> [What is required]:
Locate, in the data below, the line that contains "thumb mcp: (814, 951)" and the line that contains "middle pip: (1086, 899)"; reproduce exactly those two lines and every line between them, nothing more.

> [Task inputs]:
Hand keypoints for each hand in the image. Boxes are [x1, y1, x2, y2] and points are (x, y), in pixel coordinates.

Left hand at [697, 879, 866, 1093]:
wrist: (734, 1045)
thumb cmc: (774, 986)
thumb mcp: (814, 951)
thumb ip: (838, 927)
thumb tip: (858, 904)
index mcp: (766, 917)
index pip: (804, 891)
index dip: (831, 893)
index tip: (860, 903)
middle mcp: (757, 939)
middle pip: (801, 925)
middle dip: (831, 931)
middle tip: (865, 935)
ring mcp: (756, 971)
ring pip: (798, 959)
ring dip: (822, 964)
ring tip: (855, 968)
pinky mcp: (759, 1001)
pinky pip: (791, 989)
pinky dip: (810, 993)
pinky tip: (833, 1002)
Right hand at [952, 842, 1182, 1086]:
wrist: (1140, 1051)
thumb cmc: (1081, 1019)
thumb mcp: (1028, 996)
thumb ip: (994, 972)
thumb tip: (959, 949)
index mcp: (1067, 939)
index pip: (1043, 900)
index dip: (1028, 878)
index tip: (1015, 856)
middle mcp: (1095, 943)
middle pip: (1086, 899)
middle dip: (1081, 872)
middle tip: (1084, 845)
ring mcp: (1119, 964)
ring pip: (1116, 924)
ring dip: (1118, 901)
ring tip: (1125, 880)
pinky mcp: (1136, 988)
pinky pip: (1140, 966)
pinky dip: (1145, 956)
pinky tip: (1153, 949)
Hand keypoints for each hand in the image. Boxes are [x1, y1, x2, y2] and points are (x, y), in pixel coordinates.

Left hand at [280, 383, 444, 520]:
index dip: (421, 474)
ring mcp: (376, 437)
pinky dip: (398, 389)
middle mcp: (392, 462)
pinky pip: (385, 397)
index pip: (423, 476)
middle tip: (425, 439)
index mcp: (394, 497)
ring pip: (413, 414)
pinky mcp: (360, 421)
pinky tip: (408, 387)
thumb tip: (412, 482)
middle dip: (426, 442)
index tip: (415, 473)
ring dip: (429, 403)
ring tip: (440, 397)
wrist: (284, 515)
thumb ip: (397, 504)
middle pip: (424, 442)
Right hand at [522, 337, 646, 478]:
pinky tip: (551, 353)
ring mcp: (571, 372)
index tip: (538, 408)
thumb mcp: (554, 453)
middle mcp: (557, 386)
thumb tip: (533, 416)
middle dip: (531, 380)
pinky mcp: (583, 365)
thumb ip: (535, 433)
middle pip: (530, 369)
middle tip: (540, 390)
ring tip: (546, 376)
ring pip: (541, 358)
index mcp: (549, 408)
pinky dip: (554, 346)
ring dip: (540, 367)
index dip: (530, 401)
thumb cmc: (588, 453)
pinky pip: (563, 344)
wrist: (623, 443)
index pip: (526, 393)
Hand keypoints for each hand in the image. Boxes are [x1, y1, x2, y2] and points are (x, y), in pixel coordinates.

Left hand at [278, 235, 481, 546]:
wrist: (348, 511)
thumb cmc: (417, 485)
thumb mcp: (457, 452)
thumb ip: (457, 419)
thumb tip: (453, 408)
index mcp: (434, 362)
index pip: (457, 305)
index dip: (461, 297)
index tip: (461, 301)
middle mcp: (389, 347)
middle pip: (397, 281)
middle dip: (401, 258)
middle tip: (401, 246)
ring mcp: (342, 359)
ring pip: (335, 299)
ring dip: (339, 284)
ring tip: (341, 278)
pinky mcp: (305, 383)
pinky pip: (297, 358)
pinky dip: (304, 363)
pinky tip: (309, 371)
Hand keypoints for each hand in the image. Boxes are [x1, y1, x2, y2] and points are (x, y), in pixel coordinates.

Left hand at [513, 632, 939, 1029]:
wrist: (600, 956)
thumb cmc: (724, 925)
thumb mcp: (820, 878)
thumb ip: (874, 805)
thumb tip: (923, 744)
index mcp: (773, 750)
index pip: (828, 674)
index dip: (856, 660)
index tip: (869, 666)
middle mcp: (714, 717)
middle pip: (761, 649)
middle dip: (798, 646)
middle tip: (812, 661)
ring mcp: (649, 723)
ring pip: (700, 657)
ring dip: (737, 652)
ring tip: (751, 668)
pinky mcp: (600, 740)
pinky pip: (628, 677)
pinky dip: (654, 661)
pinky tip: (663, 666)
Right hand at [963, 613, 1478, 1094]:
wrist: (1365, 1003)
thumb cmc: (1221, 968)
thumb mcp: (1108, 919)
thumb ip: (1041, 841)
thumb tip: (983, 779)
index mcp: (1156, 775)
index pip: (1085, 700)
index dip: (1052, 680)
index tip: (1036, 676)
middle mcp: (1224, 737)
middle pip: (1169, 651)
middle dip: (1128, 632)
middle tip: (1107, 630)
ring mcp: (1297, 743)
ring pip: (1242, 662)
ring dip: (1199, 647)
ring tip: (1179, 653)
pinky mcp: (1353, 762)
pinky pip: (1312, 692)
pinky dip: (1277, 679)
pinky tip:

> [Answer]:
thumb mcp: (814, 951)
thumb ip: (838, 927)
thumb tip: (858, 904)
index mcp: (766, 917)
index pip: (804, 891)
index dip: (831, 893)
index tip: (860, 903)
middle mcp: (757, 939)
middle pip: (801, 925)
middle dip: (831, 931)
middle tip: (865, 935)
ring mcp: (756, 971)
ring pip: (798, 959)
ring dip: (822, 964)
ring tip: (855, 968)
pinky mcp: (759, 1001)
pinky pip: (791, 989)
pinky dip: (810, 993)
pinky tip: (833, 1002)
Right hand at [952, 842, 1182, 1086]:
wrist: (1140, 1051)
thumb cmc: (1081, 1019)
thumb mcp: (1028, 996)
thumb ip: (994, 972)
thumb tip: (959, 949)
index mcp: (1067, 939)
index pip: (1043, 900)
index dip: (1028, 878)
index tip: (1015, 856)
middle mcp: (1095, 943)
middle pip: (1086, 899)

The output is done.